Thursday, January 26, 2012

My First Internet Experience

Brian was the first person who told me about the internet.  His parents were both professors at U of T, so he was also the first kid in the neighbourhood with access to the internet.

The day he told us about it, Sandra and I went to his place after school to check it out.  He explained it to us as a computer program that any computer around the world could access and share simultaneously via a telephone line.  It's comical to think of the dial-up tone now, but at the time when it was still revolutionary, it was nail-bitingly exciting to hear.  It also took forever to connect, sometimes multiple attempts, so the anticipation was intense.

As the internet was still a foreign concept to us, all we knew how to do was log onto chat sites. And being 12 at the time we didn't have anything worthwhile to chat about, so we pretended to be the most interesting people we could think of: teenagers. We amused ourselves by building a web of lies and congratulated ourselves when we had seemingly pulled the wool over our chat audience's eyes.  Ha ha, those idiots think we're 17!  We're only 12!! What losers!!   When our lies were too extreme and we were called out on them, we simply employed our 12-year-old skills of rudeness and then hung up on them.

Though this seems like a colossal waste of time, it did serve the purpose of teaching us some social constructs of the internet:
1) it has the potential to kill a lot of time without accomplishing anything.
2) people lie about everything. Take it all with a grain of salt.
3) manners don't count when you're on the internet. You can get away with saying and doing all the stuff you'd never do or say in a face to face conversation.
4) you can be whoever you want to online.
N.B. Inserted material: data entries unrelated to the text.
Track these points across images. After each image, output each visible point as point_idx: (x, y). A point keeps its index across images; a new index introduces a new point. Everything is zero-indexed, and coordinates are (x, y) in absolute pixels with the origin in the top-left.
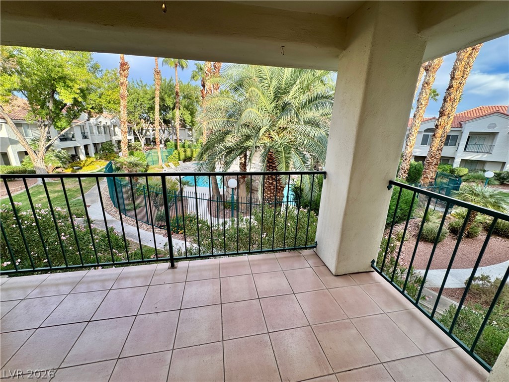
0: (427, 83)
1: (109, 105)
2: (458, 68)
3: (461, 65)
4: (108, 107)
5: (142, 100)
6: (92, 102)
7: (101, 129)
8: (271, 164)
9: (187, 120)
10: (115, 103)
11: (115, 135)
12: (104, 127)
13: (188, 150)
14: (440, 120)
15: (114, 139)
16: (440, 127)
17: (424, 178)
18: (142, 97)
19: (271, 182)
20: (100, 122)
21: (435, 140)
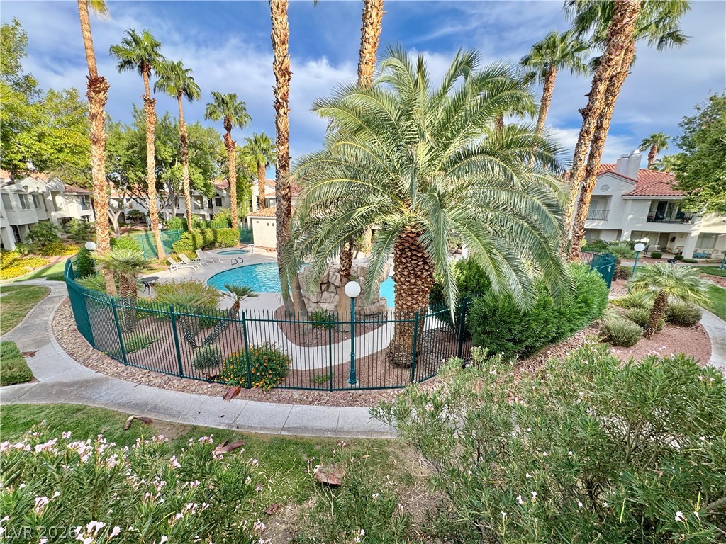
0: (586, 132)
1: (61, 155)
2: (606, 115)
3: (609, 112)
4: (58, 158)
5: (113, 149)
6: (22, 148)
7: (27, 199)
8: (415, 253)
9: (198, 182)
10: (73, 153)
11: (56, 209)
12: (33, 196)
13: (209, 231)
14: (588, 181)
15: (55, 216)
16: (589, 190)
17: (574, 256)
18: (113, 144)
19: (413, 281)
20: (26, 187)
21: (584, 206)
Back then we pretended to be mature, interesting teenagers.  Now I happen to be a dwarf hunter with a pet bear on WOW. Whatever floats your boat.
5) really neat way to meet people on the other end of the world (unless they're lying about their location) and to see that they're no different than you (unless they're lying about that too)
Example:  You're reading my blog about memories.  Nearly everything I've written so far is bullshit.  Just kidding.  I'm a thirteen year old girl who has nothing better to do than lie to strangers on the internet.

Saturday, January 21, 2012

South Carolina

Sarah and I took a road trip to Florida with our dad over Christmas a few years ago.  We went to Zephyrhills and stayed in a 55+ community with our aunt and uncle.
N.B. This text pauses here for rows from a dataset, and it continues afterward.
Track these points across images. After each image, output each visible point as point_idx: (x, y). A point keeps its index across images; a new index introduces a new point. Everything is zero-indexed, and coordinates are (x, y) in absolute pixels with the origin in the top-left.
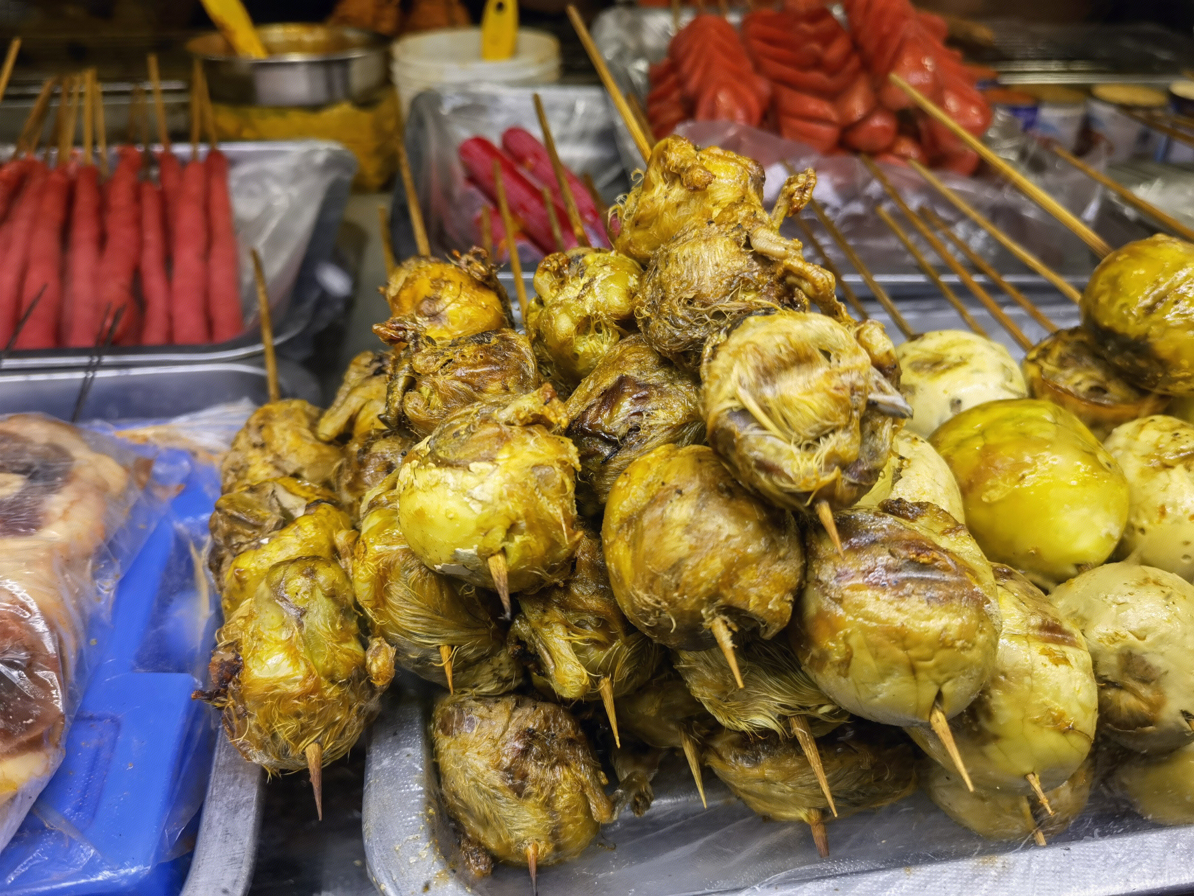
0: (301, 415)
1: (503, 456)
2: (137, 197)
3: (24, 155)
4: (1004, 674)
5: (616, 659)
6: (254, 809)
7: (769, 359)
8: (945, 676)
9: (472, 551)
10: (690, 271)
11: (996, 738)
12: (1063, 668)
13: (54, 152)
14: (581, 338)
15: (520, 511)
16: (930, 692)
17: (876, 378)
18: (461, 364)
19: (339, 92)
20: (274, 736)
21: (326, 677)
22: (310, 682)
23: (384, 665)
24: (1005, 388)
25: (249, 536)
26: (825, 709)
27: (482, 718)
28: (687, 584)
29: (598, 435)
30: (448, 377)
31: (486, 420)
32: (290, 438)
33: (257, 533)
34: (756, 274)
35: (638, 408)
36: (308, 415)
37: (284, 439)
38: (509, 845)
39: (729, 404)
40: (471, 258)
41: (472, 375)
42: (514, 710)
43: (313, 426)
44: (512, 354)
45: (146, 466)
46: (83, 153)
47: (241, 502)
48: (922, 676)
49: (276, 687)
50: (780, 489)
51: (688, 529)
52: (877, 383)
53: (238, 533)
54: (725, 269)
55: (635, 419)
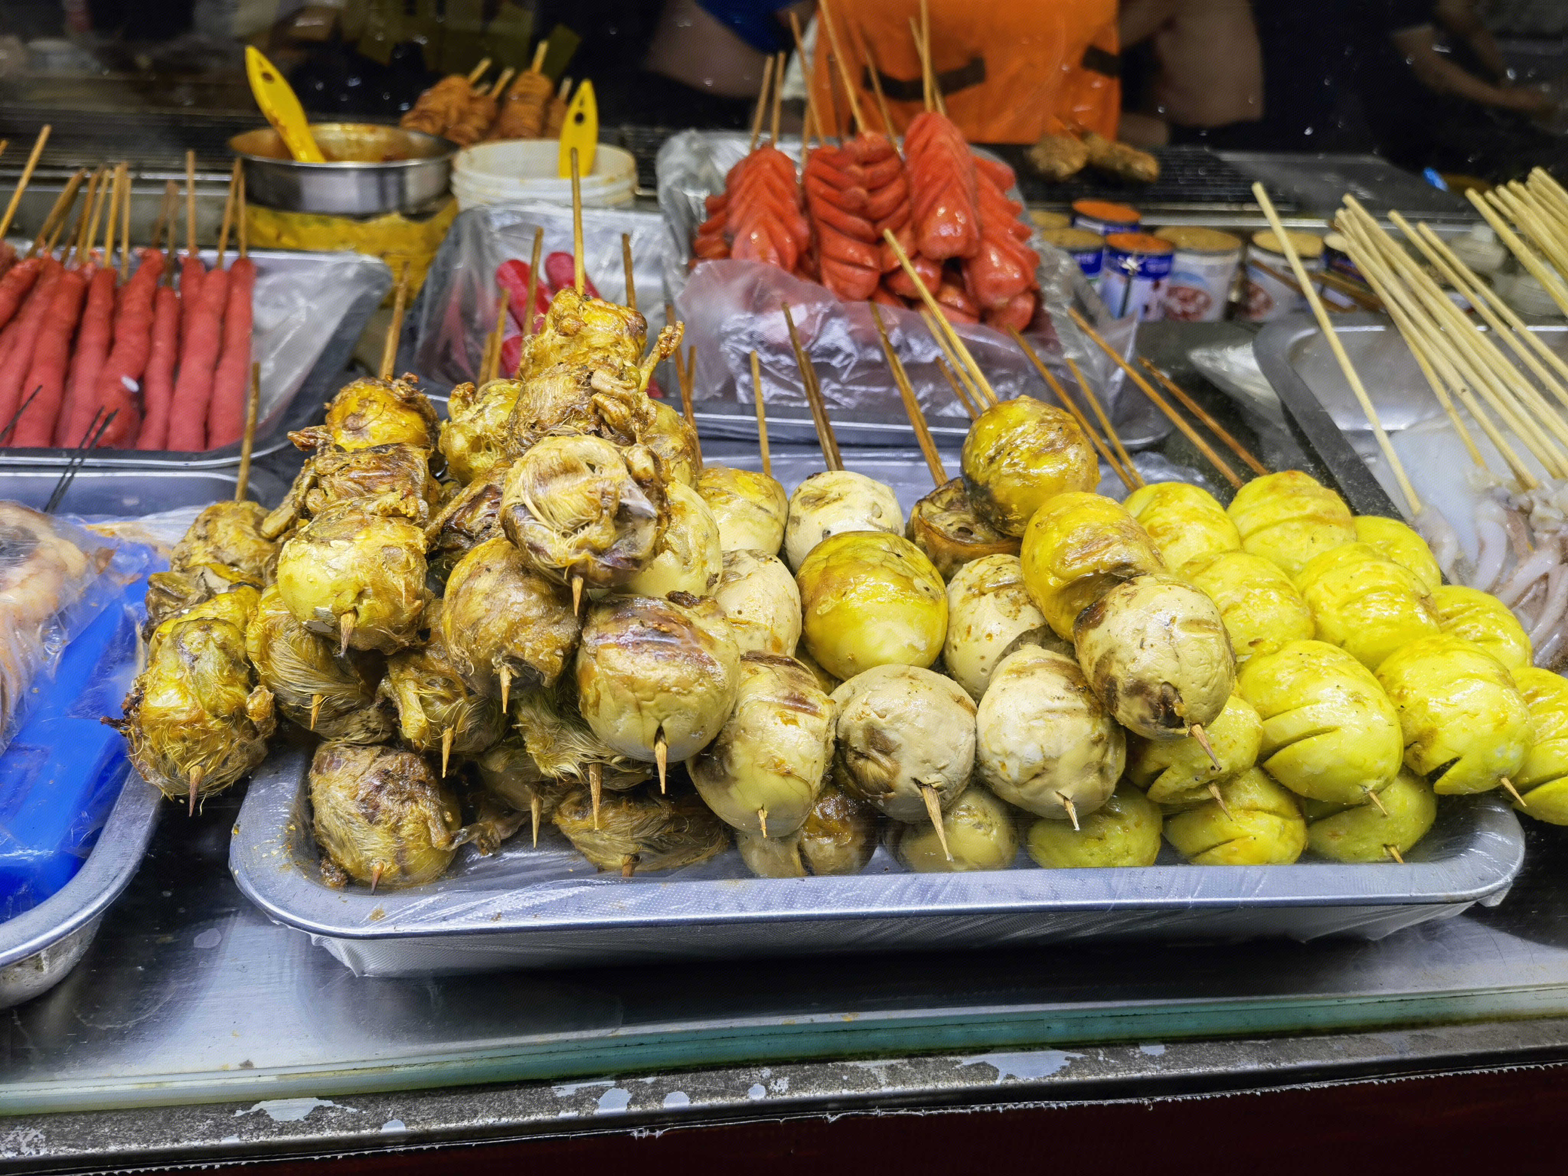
0: (248, 514)
1: (360, 537)
2: (154, 303)
3: (41, 252)
4: (744, 730)
5: (459, 713)
6: (149, 821)
7: (544, 468)
8: (664, 713)
9: (327, 609)
10: (535, 401)
11: (735, 779)
12: (791, 727)
13: (73, 250)
14: (474, 455)
15: (368, 580)
16: (653, 728)
17: (630, 487)
18: (355, 468)
19: (392, 203)
20: (164, 756)
21: (210, 711)
22: (194, 713)
23: (259, 704)
24: (870, 523)
25: (173, 607)
26: (617, 759)
27: (348, 760)
28: (482, 638)
29: (460, 532)
30: (343, 478)
31: (354, 509)
32: (232, 532)
33: (180, 604)
34: (585, 406)
35: (493, 511)
36: (255, 515)
37: (226, 533)
38: (360, 863)
39: (514, 500)
40: (403, 383)
41: (364, 477)
42: (379, 756)
43: (258, 524)
44: (405, 464)
45: (107, 555)
46: (104, 254)
47: (169, 578)
48: (645, 713)
49: (166, 715)
50: (546, 565)
51: (487, 596)
52: (629, 491)
53: (164, 604)
54: (560, 401)
55: (490, 519)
Most of the drive there was uneventful, save a late night waffle stop in South Carolina. It was about 2am, but when you've got a hankering for waffles, nothing else will satisfy. I went into the store first, while Sarah was just waking up in the car, and dad was having a cee-gar.

There were two dudes working that shift, a cook and the server, and it really brightened up their night when I walked in.  When I came out of the restroom, I found a tired Sarah trying to explain that it wasn't deja vu, we were sisters. They couldn't believe their luck.  I remember trying to see where my dad was, hoping he'd come in and grunt at them as he was apt to do, but he was just smoking away, amused at the show unfolding through the window.
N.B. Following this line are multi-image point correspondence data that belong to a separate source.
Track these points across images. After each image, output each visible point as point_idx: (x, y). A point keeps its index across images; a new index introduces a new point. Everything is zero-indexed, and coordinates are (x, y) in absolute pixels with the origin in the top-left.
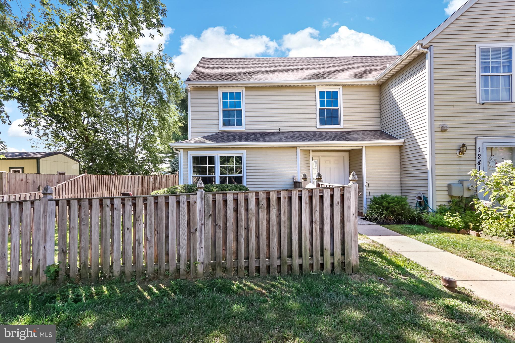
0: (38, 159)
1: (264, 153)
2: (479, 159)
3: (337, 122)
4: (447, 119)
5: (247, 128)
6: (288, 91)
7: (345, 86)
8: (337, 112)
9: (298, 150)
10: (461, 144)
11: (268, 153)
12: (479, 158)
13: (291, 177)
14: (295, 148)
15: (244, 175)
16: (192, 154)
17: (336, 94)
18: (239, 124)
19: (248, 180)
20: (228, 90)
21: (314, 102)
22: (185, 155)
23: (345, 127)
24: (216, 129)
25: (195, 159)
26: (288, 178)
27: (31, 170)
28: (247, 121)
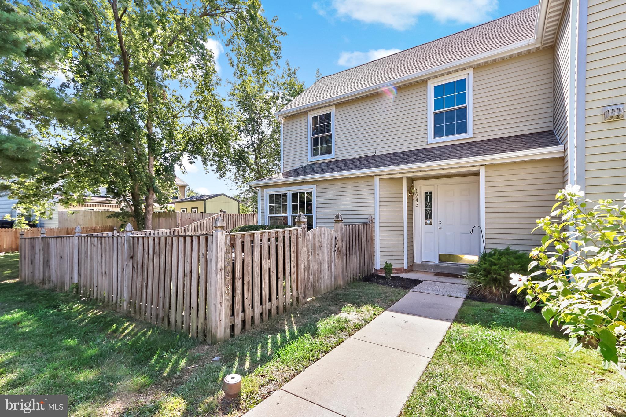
0: (204, 200)
1: (335, 186)
3: (463, 129)
4: (622, 92)
5: (337, 156)
7: (477, 68)
9: (377, 179)
11: (340, 186)
13: (367, 217)
14: (373, 177)
15: (314, 214)
16: (269, 192)
17: (462, 84)
18: (329, 151)
19: (318, 221)
20: (318, 113)
21: (425, 104)
22: (262, 193)
23: (476, 136)
24: (305, 160)
25: (271, 197)
26: (362, 219)
27: (201, 210)
28: (337, 146)
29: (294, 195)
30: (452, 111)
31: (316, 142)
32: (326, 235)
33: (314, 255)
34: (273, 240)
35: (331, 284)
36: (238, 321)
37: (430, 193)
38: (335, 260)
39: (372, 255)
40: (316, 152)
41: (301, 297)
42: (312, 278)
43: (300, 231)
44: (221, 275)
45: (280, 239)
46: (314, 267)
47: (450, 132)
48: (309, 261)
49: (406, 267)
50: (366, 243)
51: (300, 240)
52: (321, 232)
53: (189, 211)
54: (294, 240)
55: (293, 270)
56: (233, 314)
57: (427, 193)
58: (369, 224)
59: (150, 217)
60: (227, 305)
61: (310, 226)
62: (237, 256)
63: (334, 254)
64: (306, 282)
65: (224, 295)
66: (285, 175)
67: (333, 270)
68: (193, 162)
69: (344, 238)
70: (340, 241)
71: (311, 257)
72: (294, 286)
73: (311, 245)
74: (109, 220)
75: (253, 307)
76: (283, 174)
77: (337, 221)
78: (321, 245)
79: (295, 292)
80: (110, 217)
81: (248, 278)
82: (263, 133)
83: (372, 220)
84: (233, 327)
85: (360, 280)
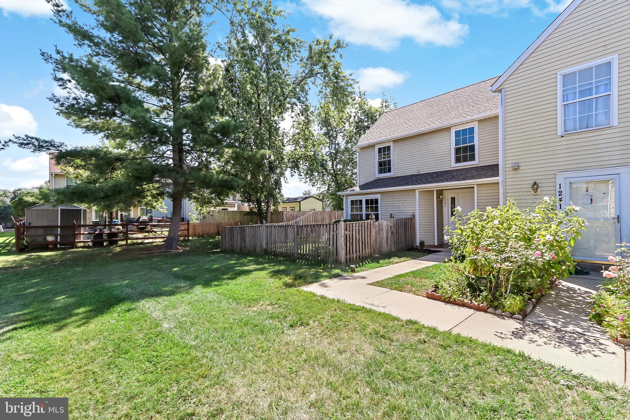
0: (300, 202)
2: (560, 197)
3: (472, 158)
4: (520, 157)
5: (394, 174)
6: (426, 137)
7: (480, 121)
8: (472, 148)
9: (417, 192)
10: (532, 182)
12: (559, 195)
13: (411, 214)
14: (414, 190)
15: (379, 212)
16: (350, 199)
17: (472, 130)
18: (389, 171)
19: (382, 217)
20: (382, 146)
21: (449, 142)
22: (347, 199)
23: (480, 163)
24: (374, 177)
25: (352, 202)
26: (408, 215)
27: (297, 209)
28: (394, 168)
29: (367, 201)
30: (467, 147)
31: (380, 164)
32: (385, 224)
33: (379, 234)
34: (360, 226)
35: (388, 251)
36: (348, 257)
37: (454, 198)
38: (390, 238)
39: (414, 236)
40: (381, 172)
41: (372, 253)
42: (378, 245)
43: (372, 222)
44: (343, 238)
45: (363, 226)
46: (378, 240)
47: (465, 160)
48: (376, 237)
49: (436, 245)
50: (409, 230)
51: (372, 226)
52: (382, 223)
53: (288, 210)
54: (369, 226)
55: (369, 240)
56: (346, 255)
57: (452, 198)
58: (412, 219)
59: (269, 215)
60: (344, 250)
61: (377, 219)
62: (347, 233)
63: (389, 235)
64: (375, 247)
65: (344, 247)
66: (362, 187)
67: (389, 243)
68: (293, 175)
69: (395, 226)
70: (392, 228)
71: (377, 235)
72: (369, 247)
73: (377, 229)
74: (246, 217)
75: (353, 253)
76: (360, 187)
77: (391, 217)
78: (382, 229)
79: (370, 250)
80: (245, 215)
81: (351, 241)
82: (338, 144)
83: (414, 216)
84: (346, 259)
85: (405, 250)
These guys were the most stereotypical southern diner hicks that could have been designed.  From their lanky stature, wanting oral hygiene, and greasy aprons to their thick twang.  They were very interested in that we were from Canada. In fact, their "boss man" went to Mont-Re-All once.  The cook told us that one day he'd like to take a train to Mont-Re-All...is that where we lived?
Well.  That cunning line was too smooth for the server to handle.  His angry retort was pointing out that the cook was too old for us: "Wud are you, a ped-o-phile!?"  The obvious response followed: "Sheit...ped-o-phile? I can't even SPELL ped-o-file!". That's when things got exciting...and the Shud Up Fight was born:

     Shud up!  No you shud up! No YOU shud up!  Shud up you ped-o-phile! I ain't no ped-o-phile!

That's either when my dad's cigar was finished or simply when he saw fit to end the show. Either way, he walked in and announced he needed some waffles. They ceased and desist their shud up fight and made us some mighty satisfying waffles.

We honour those fine gentlemen and their gift of tasty waffles each and every time Sarah and I have a Shud Up Fight.